U.S. farmers are expected to increase soybean planting this spring as low crop prices and high production costs push producers to focus on crops with stronger economic returns, according to a new analysis by CoBank.
The report projects U.S. soybean acreage will rise by nearly 6% in 2026, reaching about 86 million acres. The expansion is supported by growing domestic soybean-crushing capacity and expectations of continued demand from China. Anticipation of higher renewable fuel blending requirements in the United States is also helping support soybean prices.
At the same time, total corn acreage in the United States is forecast to decline by 4.8% to about 94 million acres.
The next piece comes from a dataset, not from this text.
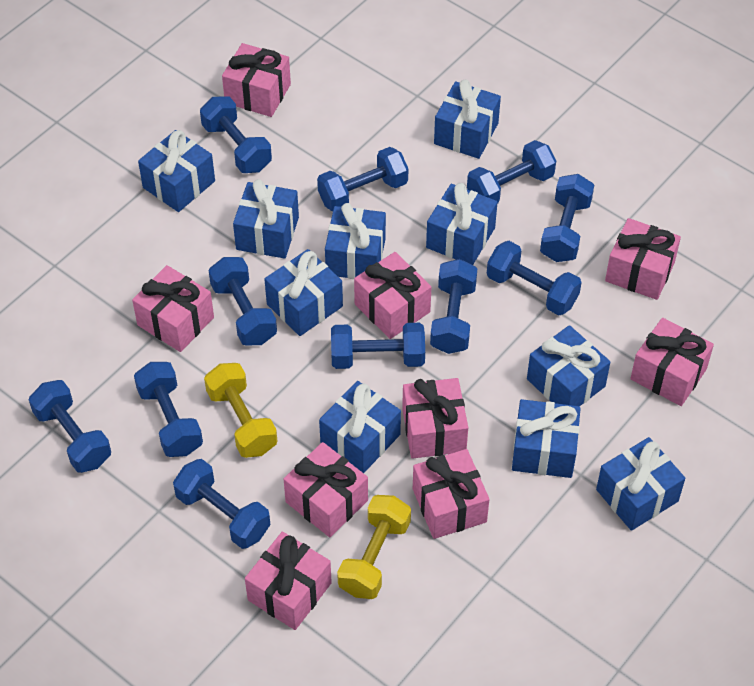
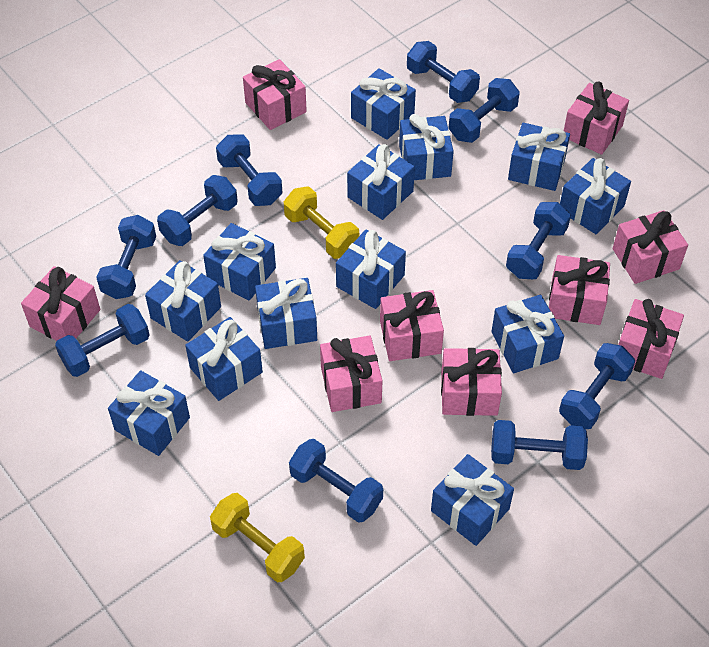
blue dumbbell: [29,380,111,473] [134,362,203,457] [173,459,270,549] [200,96,272,173] [209,257,277,346] [317,147,408,212] [331,323,425,369] [430,259,477,354] [467,140,556,204] [487,241,582,315] [540,174,594,262] = 11 -> [55,304,149,377] [96,215,156,299] [157,175,238,246] [216,135,282,206] [289,439,383,523] [407,41,480,103] [448,78,520,143] [491,420,588,470] [506,202,571,279] [559,343,635,429] = 10
blue gift: [138,130,215,212] [233,179,299,259] [264,249,343,336] [319,381,401,473] [325,203,386,279] [426,183,498,265] [434,79,501,159] [512,399,581,478] [527,325,610,406] [596,437,685,531] = 10 -> [108,370,190,456] [145,260,221,342] [185,317,263,401] [203,223,276,301] [255,278,317,349] [336,230,406,309] [347,144,415,220] [351,68,416,140] [399,114,454,180] [431,454,514,546] [491,295,564,373] [508,123,570,191] [560,158,631,234] = 13

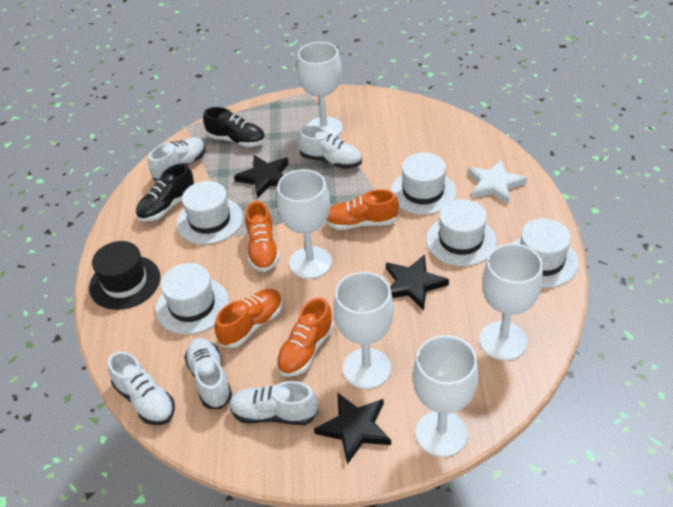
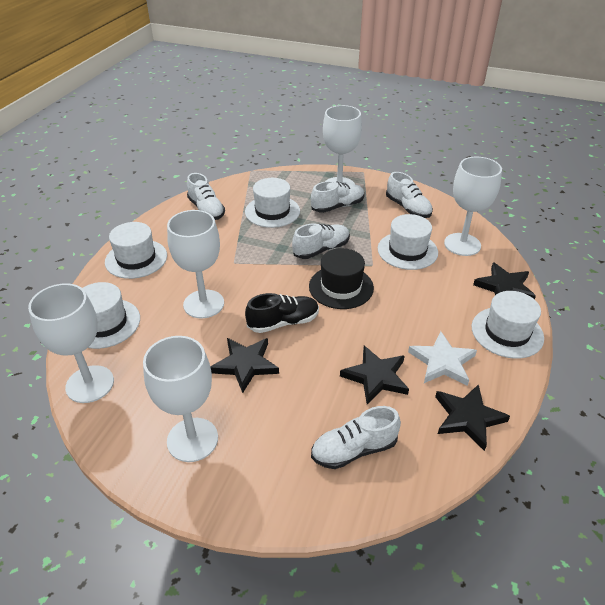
black shoe: [136,163,194,221] [203,107,266,147] = 2 -> [245,293,319,333] = 1
black star: [234,155,289,198] [314,392,391,464] [386,255,449,310] = 3 -> [211,338,279,393] [340,346,409,404] [435,384,510,451] [473,262,536,299] = 4
orange shoe: [215,289,283,348] [245,201,280,272] [276,298,334,377] [326,189,399,230] = 4 -> none = 0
Following a strong corn year in 2025 and record stock levels, many farmers are expected to rotate into soybeans to diversify marketing risk and improve profitability. However, in the Northern Plains, corn could gain acreage at the expense of soybeans due to weaker soybean price basis and stronger corn yield performance.
Spring wheat acreage is projected to fall by about 1% to 9.89 million acres, while durum wheat plantings are expected to decline by 3% to 2.12 million acres. Large supplies in North America and weaker profit potential compared to competing crops continue to pressure wheat planting decisions.
Grain sorghum acreage is also expected to decrease, falling by about 5% to 6.31 million acres. Strong corn yields, improved soil moisture in the Central Plains, and steady local demand for corn from feedlots are encouraging farmers to shift land away from sorghum. Sorghum stocks have also risen following last year’s larger harvest.
Cotton acreage is forecast to decline slightly to 9.19 million acres, the lowest level in more than a decade. Slower U.S. cotton exports to China, stronger export competition from Brazil and Australia, and increased use of synthetic fibers have limited price recovery, prompting some producers in the South to switch to soybeans or corn.
Rice acreage is expected to see the sharpest reduction, dropping 20% year-on-year to 2.83 million acres — the lowest level in three decades. High production costs, subsidized rice exports from India, and growing competition from South American suppliers in key markets such as Mexico are pushing farmers, particularly in the southern U.S., to consider soybeans as a more profitable alternative.